WHAT IS EXPECTED
Search the entries below for "direction". Report each line where it occurs.

Dataset entries
Start of Block

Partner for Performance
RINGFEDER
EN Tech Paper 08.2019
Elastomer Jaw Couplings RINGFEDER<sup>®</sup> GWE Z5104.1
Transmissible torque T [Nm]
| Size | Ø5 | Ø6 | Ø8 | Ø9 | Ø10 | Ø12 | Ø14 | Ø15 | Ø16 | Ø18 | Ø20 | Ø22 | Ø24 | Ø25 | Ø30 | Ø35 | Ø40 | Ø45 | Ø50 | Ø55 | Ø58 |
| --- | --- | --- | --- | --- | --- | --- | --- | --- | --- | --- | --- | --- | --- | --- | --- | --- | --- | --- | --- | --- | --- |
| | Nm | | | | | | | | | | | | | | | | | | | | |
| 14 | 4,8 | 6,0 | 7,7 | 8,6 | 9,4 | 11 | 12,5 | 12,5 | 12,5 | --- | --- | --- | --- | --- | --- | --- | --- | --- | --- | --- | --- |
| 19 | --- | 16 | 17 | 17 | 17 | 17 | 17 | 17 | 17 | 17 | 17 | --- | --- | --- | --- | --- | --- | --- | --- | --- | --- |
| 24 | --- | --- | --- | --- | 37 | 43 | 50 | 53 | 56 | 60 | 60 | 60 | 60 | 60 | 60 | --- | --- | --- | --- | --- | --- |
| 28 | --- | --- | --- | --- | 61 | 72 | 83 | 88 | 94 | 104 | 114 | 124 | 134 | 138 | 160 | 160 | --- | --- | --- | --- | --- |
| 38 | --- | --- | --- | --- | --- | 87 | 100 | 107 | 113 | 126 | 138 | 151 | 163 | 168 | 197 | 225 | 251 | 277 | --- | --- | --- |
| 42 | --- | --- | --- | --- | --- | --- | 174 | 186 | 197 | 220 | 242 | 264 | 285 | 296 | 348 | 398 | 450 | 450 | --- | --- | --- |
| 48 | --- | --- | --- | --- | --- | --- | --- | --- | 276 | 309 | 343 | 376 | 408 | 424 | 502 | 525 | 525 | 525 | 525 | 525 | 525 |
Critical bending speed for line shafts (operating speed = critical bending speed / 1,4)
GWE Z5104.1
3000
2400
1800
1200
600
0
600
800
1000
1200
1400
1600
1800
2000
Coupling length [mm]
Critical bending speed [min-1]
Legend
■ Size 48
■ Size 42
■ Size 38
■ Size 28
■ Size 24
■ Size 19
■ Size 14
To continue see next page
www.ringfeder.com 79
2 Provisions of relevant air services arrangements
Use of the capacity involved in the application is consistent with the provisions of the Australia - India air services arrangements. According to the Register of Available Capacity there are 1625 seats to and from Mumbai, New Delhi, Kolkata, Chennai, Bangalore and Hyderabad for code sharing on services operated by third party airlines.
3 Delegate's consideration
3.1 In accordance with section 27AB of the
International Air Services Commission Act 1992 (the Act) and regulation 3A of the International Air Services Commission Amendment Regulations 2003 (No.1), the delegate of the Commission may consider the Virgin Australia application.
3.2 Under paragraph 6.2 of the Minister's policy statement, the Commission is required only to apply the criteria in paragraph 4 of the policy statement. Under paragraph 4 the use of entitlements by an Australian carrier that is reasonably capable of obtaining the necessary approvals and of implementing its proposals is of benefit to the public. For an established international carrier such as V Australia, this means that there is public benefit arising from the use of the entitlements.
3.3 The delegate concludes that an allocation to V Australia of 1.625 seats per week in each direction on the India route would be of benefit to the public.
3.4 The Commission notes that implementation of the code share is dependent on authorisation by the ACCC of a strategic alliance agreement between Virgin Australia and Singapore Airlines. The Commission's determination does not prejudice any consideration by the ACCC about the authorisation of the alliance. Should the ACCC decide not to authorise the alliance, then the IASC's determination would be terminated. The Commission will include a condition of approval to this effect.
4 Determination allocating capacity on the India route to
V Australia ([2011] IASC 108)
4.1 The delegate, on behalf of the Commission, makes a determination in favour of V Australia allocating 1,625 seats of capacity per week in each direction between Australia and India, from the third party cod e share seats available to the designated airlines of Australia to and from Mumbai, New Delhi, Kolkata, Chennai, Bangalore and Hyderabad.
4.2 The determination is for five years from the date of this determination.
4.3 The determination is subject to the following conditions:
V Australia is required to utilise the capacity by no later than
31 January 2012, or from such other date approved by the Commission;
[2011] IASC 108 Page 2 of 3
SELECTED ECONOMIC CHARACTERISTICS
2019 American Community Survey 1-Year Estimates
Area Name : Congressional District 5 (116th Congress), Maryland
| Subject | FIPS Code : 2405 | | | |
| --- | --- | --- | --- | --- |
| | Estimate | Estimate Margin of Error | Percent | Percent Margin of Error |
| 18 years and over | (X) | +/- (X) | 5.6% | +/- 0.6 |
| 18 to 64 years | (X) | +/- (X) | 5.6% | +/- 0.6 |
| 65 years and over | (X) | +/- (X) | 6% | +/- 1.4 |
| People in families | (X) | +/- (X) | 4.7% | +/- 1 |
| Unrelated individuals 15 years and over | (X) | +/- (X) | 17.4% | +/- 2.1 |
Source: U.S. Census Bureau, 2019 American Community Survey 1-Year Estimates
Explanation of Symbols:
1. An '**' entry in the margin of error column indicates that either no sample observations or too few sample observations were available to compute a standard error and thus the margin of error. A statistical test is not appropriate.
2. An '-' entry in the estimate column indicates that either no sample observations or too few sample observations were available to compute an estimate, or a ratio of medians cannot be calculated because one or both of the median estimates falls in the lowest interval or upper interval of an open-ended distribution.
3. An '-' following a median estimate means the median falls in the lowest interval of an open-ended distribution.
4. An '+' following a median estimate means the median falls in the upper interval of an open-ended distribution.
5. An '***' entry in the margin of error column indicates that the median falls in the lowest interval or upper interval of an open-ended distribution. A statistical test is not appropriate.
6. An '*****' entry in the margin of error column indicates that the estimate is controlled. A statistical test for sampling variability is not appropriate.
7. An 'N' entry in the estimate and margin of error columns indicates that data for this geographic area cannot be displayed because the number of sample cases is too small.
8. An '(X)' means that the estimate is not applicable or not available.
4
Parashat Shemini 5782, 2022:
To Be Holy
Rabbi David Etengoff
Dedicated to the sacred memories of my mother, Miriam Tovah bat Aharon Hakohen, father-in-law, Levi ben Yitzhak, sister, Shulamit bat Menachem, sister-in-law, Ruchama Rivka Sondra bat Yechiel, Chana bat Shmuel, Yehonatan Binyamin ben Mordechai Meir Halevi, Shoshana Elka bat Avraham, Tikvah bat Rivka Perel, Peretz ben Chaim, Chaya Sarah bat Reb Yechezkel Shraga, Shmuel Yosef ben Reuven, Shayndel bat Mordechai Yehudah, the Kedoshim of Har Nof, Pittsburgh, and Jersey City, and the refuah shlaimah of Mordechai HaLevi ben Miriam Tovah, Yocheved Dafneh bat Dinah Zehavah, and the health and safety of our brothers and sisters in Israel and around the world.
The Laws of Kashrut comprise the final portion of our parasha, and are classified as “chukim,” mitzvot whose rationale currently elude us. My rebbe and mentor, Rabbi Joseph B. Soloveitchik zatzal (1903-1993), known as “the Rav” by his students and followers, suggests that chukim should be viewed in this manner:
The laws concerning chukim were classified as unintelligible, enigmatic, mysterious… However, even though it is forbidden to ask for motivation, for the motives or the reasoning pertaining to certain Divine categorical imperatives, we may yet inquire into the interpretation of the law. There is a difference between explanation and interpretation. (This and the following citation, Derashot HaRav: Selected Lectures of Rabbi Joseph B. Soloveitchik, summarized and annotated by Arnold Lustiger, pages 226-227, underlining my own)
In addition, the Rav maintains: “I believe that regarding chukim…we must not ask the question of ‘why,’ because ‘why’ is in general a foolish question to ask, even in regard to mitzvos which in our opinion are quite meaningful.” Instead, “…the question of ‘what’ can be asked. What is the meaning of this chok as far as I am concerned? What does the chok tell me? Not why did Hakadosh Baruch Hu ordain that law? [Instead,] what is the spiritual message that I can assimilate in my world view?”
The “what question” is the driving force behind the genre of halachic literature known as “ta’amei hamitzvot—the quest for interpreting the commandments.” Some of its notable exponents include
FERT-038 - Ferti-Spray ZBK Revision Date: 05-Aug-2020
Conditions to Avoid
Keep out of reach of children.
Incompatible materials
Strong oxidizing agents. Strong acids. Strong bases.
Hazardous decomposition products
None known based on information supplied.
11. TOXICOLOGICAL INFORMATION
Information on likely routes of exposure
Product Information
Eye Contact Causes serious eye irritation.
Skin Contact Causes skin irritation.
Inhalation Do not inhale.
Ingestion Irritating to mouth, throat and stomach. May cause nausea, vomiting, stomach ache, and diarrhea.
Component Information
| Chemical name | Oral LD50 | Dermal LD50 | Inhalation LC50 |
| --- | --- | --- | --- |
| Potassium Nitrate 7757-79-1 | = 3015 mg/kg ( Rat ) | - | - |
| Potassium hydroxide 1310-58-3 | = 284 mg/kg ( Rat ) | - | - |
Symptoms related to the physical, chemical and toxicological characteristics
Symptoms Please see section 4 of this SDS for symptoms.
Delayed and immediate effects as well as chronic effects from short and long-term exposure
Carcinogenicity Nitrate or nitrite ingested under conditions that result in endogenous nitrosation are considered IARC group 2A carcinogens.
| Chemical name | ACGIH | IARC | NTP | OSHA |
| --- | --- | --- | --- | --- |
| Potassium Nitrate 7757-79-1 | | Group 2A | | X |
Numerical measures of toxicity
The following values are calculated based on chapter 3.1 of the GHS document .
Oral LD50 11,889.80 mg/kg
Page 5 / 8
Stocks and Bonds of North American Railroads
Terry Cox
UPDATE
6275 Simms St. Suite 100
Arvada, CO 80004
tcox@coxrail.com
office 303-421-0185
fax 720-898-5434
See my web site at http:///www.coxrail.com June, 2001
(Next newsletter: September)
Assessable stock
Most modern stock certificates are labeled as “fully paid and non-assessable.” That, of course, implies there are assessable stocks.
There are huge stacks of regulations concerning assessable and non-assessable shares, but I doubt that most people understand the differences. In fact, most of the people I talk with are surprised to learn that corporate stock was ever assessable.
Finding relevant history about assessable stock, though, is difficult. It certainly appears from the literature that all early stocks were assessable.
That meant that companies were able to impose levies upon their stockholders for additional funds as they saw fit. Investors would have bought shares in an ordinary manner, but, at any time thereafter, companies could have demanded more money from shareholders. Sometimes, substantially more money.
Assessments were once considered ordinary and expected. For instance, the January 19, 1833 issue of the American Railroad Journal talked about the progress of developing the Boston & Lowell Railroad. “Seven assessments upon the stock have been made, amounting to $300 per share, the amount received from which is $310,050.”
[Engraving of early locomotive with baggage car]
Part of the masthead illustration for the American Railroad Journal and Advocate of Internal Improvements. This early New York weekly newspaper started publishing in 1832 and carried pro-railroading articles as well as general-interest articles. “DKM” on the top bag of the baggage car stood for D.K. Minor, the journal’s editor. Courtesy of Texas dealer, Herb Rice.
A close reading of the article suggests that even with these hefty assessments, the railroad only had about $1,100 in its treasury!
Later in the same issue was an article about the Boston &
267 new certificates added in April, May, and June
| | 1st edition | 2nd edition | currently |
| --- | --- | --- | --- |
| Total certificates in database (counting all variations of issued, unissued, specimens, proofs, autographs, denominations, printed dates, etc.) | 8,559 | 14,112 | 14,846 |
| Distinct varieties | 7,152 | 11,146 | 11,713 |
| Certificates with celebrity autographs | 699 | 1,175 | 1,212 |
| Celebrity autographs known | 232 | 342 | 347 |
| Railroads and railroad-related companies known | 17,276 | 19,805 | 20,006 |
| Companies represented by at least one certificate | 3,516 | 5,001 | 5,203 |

End of Block

ANSWER FOR THE TASK
3.3 The delegate concludes that an allocation to V Australia of 1.625 seats per week in each direction on the India route would be of benefit to the public.
4.1 The delegate, on behalf of the Commission, makes a determination in favour of V Australia allocating 1,625 seats of capacity per week in each direction between Australia and India, from the third party cod e share seats available to the designated airlines of Australia to and from Mumbai, New Delhi, Kolkata, Chennai, Bangalore and Hyderabad.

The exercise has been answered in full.